An International Community

Blogging has reawakened my interest in the internet.

After years of using the internet, I had begun to feel that it, like much of everything else in our society, had been taken over by commercial interests. While I enjoyed the convenience and savings of ordering software and hardware for my Macintosh from the net, I wasn’t willing to pay $40 a month for the convenience.

Even when I did find articles on the web, they were often useless, either little more than encyclopedia articles or written with an obvious bias.

Personally, I found it more and more difficult to find intellectually stimulating ideas on the web. Either I didn’t know how to find them, or I was unwilling to wade through the tons of pages looking for relevant material.

Since finding blogs several months ago, though, I have a renewed interest in the internet. First, as mentioned in an earlier blog, I found some great sources of articles on the web and I didn’t have to spend hours doing it. Some of those sites are found in my links section, but I still rely daily on wood s lot.

More recently, I found several personal, philosophical sites that are close to my own personal philosophy, yet with a different enough perspective that I use them to inspire and to help refine my own thinking, sites like Cloud 9 , The Obvious? and whiskey river.

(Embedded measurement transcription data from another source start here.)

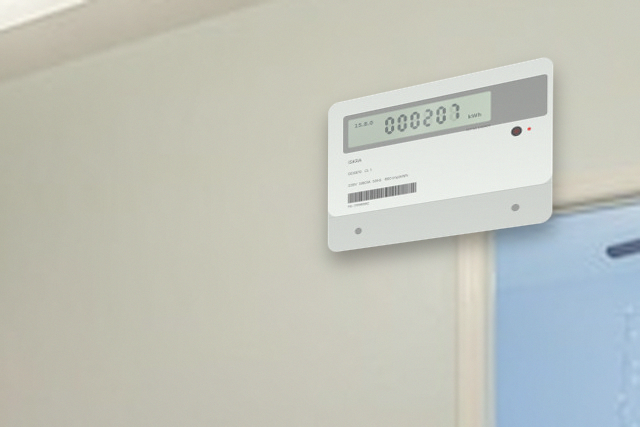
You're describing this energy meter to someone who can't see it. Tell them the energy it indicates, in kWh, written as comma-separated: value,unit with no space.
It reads 207,kWh
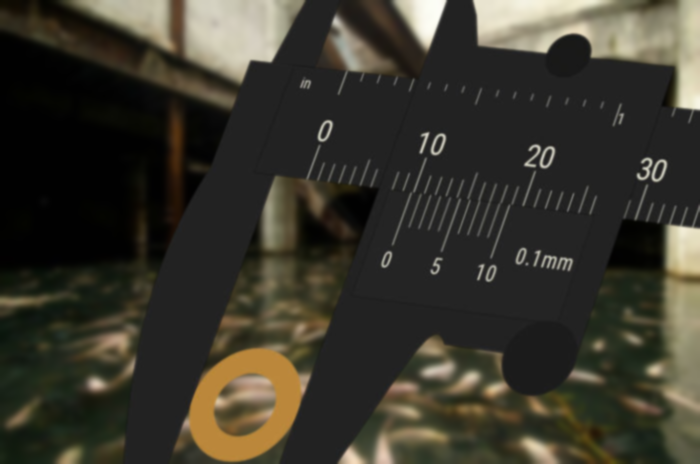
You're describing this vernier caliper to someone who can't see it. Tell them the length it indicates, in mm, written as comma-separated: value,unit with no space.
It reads 9.8,mm
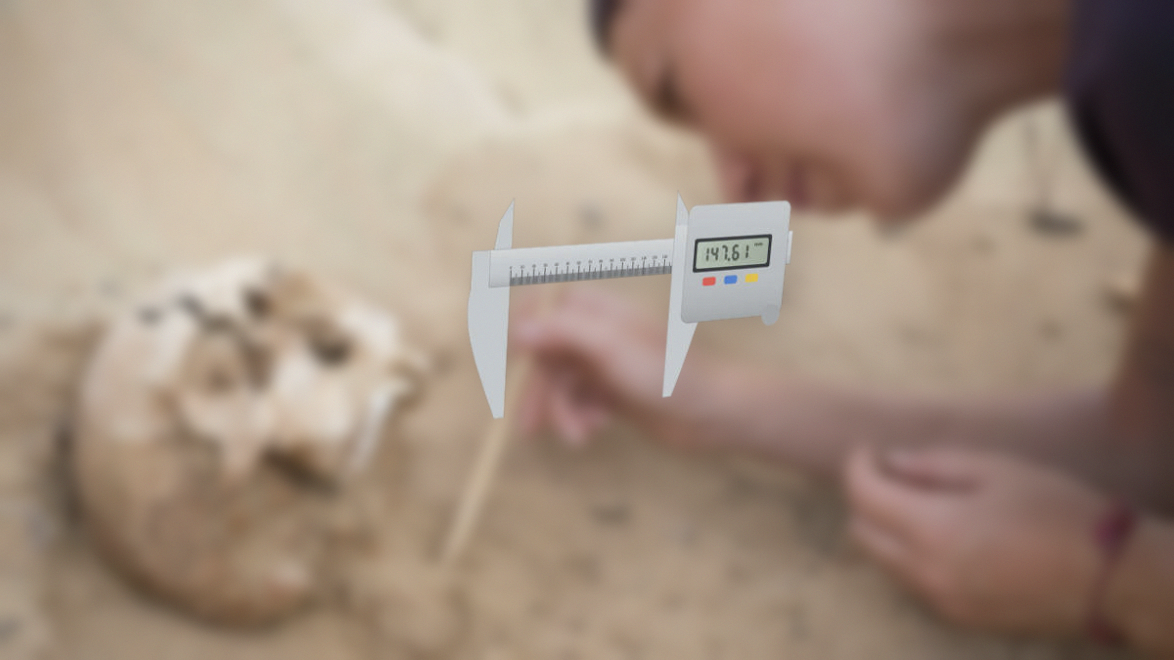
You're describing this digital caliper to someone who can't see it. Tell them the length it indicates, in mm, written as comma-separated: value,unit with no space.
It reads 147.61,mm
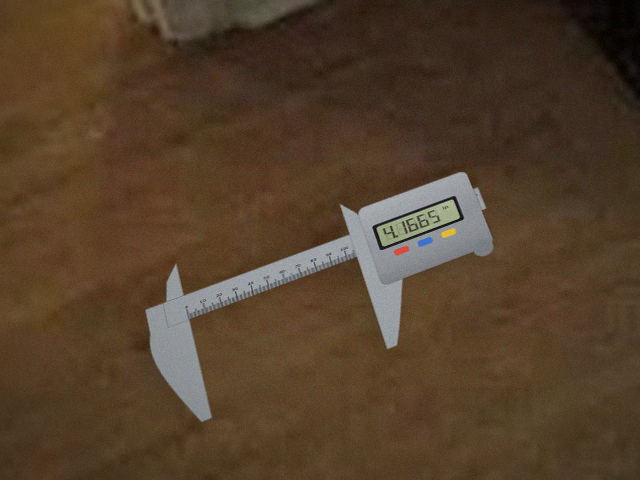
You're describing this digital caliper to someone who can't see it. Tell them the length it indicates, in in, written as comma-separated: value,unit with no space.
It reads 4.1665,in
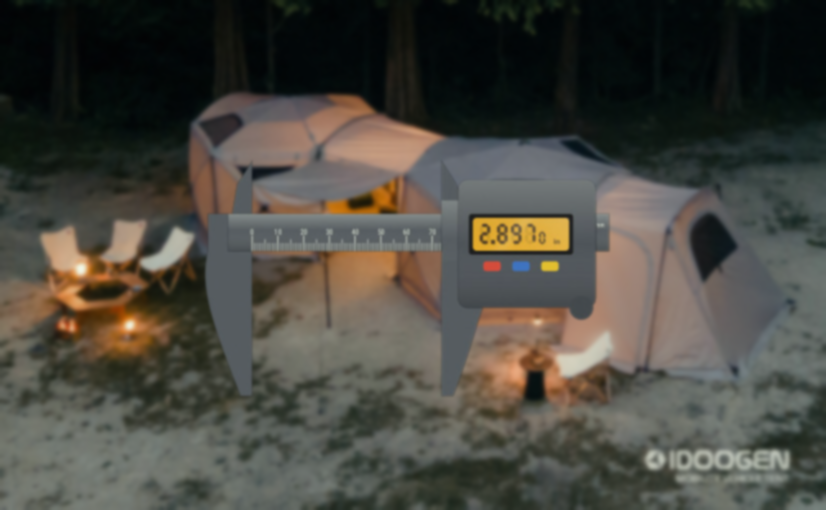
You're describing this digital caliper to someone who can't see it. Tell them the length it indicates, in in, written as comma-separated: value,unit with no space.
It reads 2.8970,in
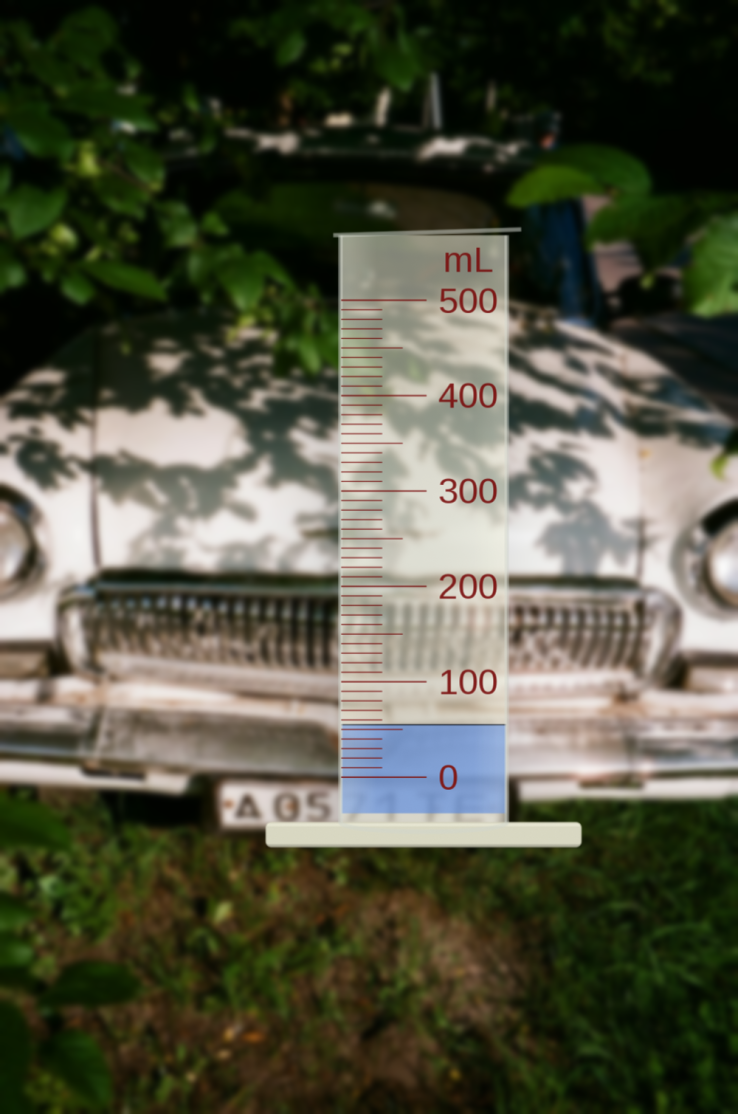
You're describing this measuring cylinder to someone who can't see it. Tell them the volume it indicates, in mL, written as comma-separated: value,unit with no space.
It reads 55,mL
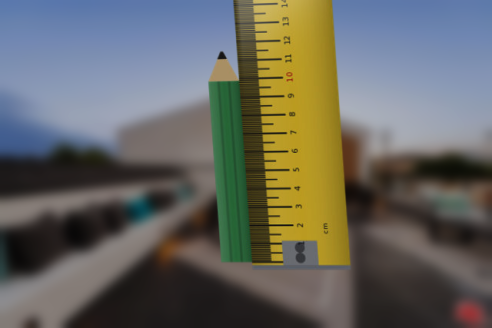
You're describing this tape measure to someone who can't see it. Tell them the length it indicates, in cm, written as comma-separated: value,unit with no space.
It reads 11.5,cm
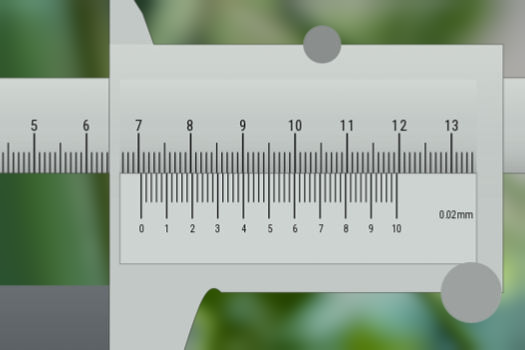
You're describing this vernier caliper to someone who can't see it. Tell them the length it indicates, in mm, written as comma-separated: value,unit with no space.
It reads 70.5,mm
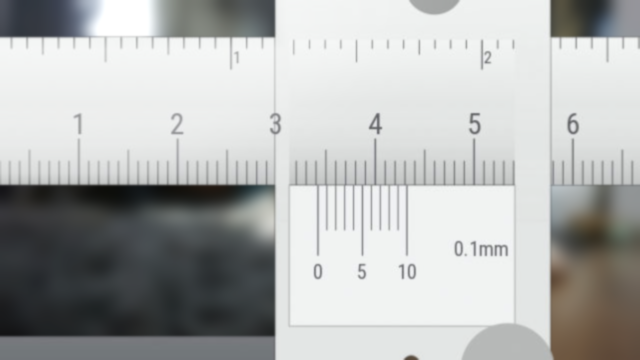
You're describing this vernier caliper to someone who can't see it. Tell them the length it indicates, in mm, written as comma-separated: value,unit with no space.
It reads 34.2,mm
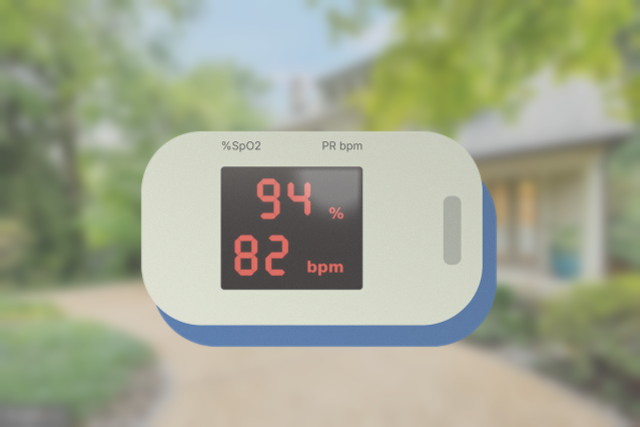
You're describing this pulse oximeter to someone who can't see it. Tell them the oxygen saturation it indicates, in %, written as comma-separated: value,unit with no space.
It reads 94,%
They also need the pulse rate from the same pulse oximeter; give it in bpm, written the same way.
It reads 82,bpm
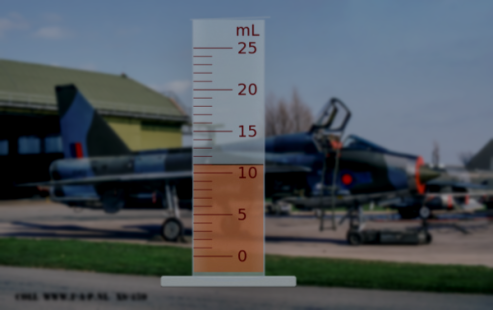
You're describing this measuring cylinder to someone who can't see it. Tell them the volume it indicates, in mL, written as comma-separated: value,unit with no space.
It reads 11,mL
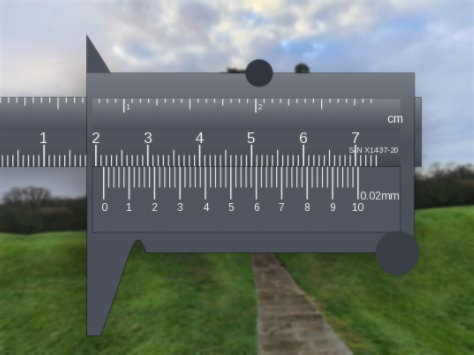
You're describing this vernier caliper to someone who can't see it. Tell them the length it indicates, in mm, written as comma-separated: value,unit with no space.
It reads 21.5,mm
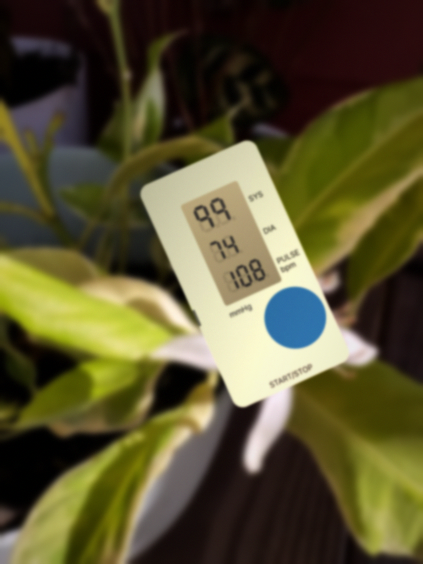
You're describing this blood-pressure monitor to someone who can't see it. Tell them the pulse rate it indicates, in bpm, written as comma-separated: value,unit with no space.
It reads 108,bpm
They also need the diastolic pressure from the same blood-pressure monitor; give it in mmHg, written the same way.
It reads 74,mmHg
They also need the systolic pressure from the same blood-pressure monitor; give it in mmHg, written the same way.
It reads 99,mmHg
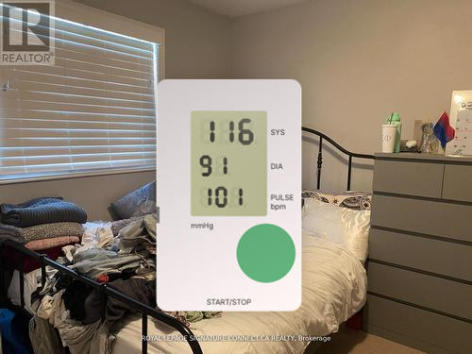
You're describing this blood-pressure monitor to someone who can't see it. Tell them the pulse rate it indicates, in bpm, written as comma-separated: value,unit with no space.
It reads 101,bpm
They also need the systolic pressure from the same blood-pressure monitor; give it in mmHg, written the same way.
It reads 116,mmHg
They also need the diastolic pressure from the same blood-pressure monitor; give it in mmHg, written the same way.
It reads 91,mmHg
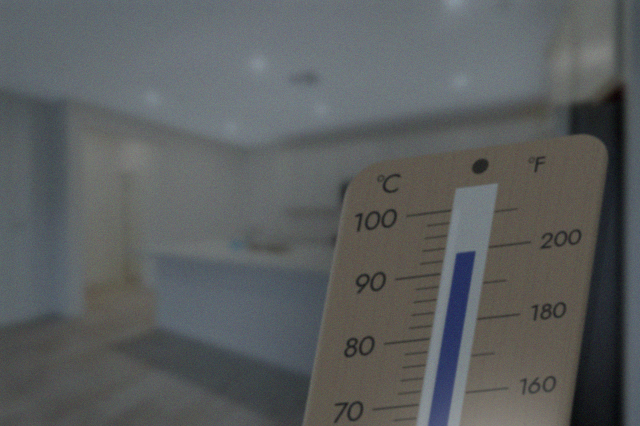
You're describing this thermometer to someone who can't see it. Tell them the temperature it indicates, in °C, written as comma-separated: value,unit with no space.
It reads 93,°C
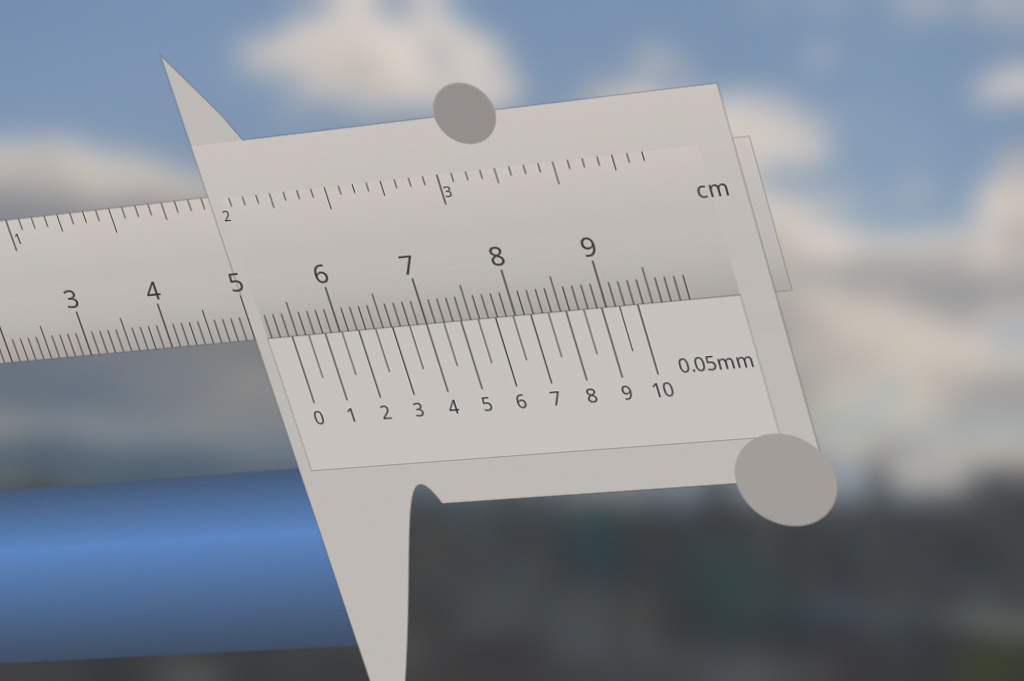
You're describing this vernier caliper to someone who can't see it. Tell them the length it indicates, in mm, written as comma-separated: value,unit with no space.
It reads 54.4,mm
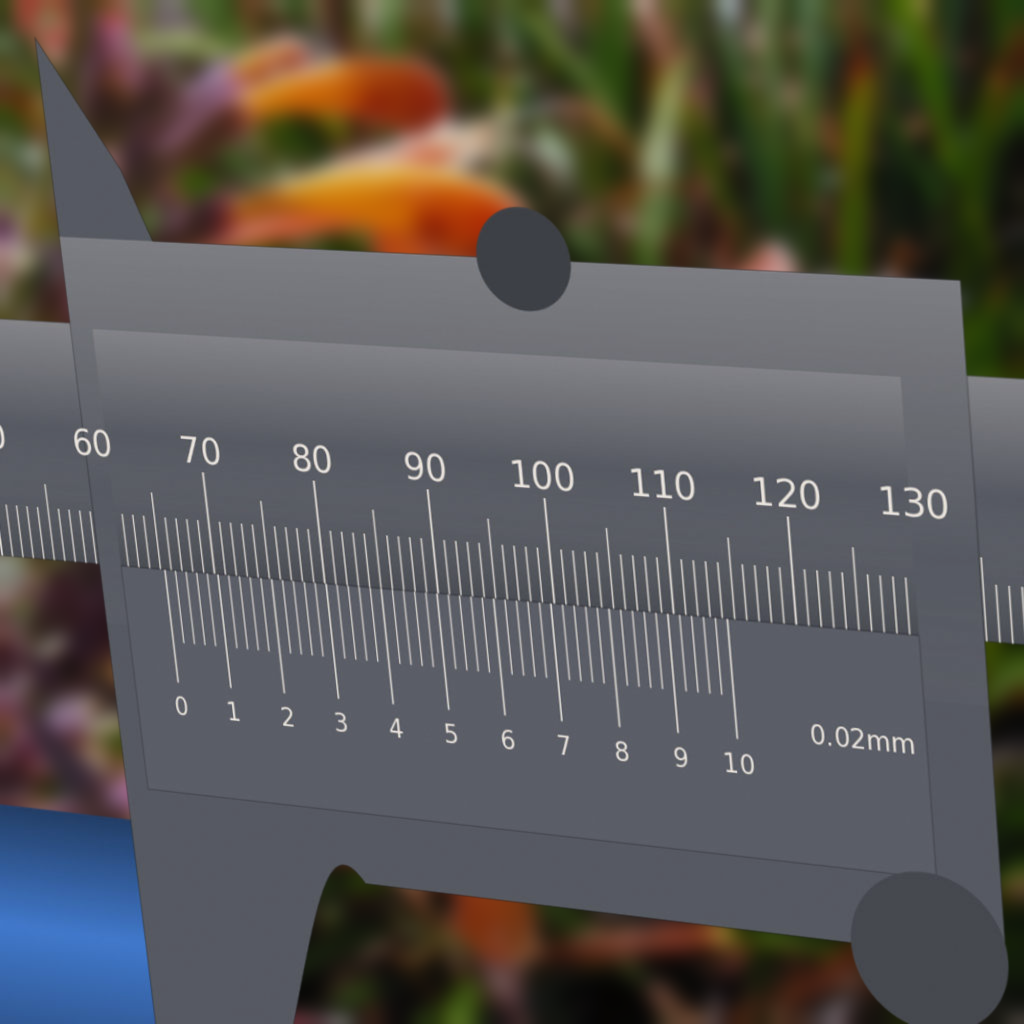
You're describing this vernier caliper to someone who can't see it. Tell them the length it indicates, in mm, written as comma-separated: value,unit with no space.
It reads 65.4,mm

I’ve even enjoyed briefly exchanging emails with some of them, but more importantly than that, I feel like there is another community, an international one at that, that I am a part of and that inspires me to focus my ideas and put them down on the page.

This community may not offer the kind of feedback that a personal dialogue does, but, at its best, it reminds me of an international university where ideas are shared among colleagues.